Incolpata di vilipendio alla religione pagana fu sottoposta ad efferate torture, tra cui lo strappo dei seni con grandi tenaglie arroventate; le ferite causate, tuttavia, furono sanate miracolosamente da san Pietro apparsole in visione.
L’episodio ha sancito il patronato delle puerpere che accusano disturbi alla mammella e di tutte le donne che hanno il seno malato, e ha ispirato la sua iconografia.
Santuzza, come viene chiamata popolarmente la martire – il cui corpo si trova nel duomo di Catania – divenne la protettrice di questa città, delle eruzioni vulcaniche ed è invocata contro gli incendi, la canicola e la febbre.
Sant’Agata è particolarmente venerata a Gallipoli, di cui è patrona insieme con san Sebastiano e santa Cristina. Le è stata dedicata la sontuosa cattedrale (XVII sec.) dove sono conservate tele raffiguranti i momenti salienti della vita e del martirio, eseguiti dal pittore napoletano Nicola Malinconico (XVIII sec.) e dove, nel giorno della sua festa, si svolgono cerimonie sacre e si celebra un solenne Pontificale durante il quale si “canta” in greco antico un passo del vangelo ricordando il periodo in cui Gallipoli ha osservato tale rito.
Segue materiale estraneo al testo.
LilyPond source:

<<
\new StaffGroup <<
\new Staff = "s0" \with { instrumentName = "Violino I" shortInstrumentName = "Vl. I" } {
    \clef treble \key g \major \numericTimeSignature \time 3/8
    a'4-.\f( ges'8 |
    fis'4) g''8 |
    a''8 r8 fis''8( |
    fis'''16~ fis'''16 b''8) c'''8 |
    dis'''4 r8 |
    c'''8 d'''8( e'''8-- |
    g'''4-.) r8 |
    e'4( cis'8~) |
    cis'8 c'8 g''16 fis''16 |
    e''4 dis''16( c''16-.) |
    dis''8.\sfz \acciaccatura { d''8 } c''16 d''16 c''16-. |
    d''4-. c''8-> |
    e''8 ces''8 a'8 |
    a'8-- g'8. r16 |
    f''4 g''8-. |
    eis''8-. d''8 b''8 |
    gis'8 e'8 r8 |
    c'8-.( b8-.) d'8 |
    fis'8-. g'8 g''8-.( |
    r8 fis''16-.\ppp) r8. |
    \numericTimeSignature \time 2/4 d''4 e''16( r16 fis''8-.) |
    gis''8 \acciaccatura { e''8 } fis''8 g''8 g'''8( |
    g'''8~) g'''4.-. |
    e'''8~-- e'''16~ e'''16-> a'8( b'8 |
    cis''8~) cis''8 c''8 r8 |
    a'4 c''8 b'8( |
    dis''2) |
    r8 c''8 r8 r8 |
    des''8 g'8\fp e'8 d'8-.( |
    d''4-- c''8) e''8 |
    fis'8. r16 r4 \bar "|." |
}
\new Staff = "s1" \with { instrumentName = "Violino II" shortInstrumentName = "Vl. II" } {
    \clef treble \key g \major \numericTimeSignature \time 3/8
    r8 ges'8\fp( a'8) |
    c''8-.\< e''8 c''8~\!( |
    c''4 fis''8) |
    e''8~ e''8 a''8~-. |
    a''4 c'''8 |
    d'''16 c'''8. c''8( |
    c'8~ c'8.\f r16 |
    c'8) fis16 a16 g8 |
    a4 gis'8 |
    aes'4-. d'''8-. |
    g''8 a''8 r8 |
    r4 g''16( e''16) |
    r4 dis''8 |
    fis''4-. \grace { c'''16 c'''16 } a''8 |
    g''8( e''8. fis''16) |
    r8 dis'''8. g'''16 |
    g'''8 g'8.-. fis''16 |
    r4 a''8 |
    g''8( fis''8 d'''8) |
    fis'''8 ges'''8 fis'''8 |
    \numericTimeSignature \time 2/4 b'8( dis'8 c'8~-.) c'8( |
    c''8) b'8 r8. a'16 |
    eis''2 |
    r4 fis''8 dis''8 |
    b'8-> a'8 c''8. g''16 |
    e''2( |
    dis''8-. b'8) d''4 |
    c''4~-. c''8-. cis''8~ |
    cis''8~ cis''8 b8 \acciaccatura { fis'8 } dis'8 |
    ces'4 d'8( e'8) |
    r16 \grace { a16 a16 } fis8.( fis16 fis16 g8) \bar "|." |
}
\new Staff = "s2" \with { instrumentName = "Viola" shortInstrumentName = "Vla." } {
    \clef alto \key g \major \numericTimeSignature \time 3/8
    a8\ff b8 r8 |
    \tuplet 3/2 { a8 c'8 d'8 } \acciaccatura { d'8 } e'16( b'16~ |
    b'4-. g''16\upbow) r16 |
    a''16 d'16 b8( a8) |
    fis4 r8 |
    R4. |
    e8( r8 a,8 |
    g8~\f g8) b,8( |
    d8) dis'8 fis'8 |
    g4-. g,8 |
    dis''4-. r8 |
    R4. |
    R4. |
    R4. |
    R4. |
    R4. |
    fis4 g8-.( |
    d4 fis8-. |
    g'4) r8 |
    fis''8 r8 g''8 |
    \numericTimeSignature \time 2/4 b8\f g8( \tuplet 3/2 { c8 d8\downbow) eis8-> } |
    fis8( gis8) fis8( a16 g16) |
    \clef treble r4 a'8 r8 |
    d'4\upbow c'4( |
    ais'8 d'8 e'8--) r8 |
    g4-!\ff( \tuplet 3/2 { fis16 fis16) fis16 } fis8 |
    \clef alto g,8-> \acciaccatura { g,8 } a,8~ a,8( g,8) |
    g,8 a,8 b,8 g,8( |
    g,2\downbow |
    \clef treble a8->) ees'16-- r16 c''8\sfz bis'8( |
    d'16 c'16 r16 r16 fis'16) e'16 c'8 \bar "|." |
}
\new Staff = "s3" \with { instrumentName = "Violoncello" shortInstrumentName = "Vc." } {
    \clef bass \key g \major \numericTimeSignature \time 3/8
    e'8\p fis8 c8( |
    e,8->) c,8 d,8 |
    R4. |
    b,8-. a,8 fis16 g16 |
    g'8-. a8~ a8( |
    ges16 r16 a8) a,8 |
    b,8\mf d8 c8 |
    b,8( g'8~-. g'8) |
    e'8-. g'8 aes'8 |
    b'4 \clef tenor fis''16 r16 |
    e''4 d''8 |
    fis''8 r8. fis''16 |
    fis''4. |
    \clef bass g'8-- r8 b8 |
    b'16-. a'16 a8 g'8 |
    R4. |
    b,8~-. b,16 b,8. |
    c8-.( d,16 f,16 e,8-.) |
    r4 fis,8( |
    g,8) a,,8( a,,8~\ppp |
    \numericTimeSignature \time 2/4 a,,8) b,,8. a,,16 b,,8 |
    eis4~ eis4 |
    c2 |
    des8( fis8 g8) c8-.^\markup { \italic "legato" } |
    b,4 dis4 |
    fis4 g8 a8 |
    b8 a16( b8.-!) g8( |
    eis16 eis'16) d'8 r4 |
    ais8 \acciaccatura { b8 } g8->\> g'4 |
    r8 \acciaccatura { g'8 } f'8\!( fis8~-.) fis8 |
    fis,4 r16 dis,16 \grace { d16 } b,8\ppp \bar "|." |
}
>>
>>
Secondo una credenza popolare, nei giorni 4 e 5 febbraio il cambiamento repentino del vento è attribuito allo spirito della santa che lascia Catania per sostare a Gallipoli e, una volta terminati i festeggiamenti in suo onore, rientrare in quella città. Dinanzi al fenomeno atmosferico il popolo usava dire: sant’Agata de Catania, vene cu sciaroccu e vae cu tramuntana, sant’Agata di Catania, viene con lo scirocco e se ne va con la tramontana.
Per avvalorare l’improvvisa e fulminea trasferta della santa a Catania, vi era chi sosteneva che il pavimento del duomo, soltanto in quei due giorni, si ricopriva di sabbia portata dal vento di scirocco su cui si trovavano impronte di piedi nella direzione di andata e di ritorno: impronte senza dubbio attribuite alla martire.
Una reliquia della santa è custodita nel tesoro della Basilica di santa Caterina d’Alessandria a Galatina.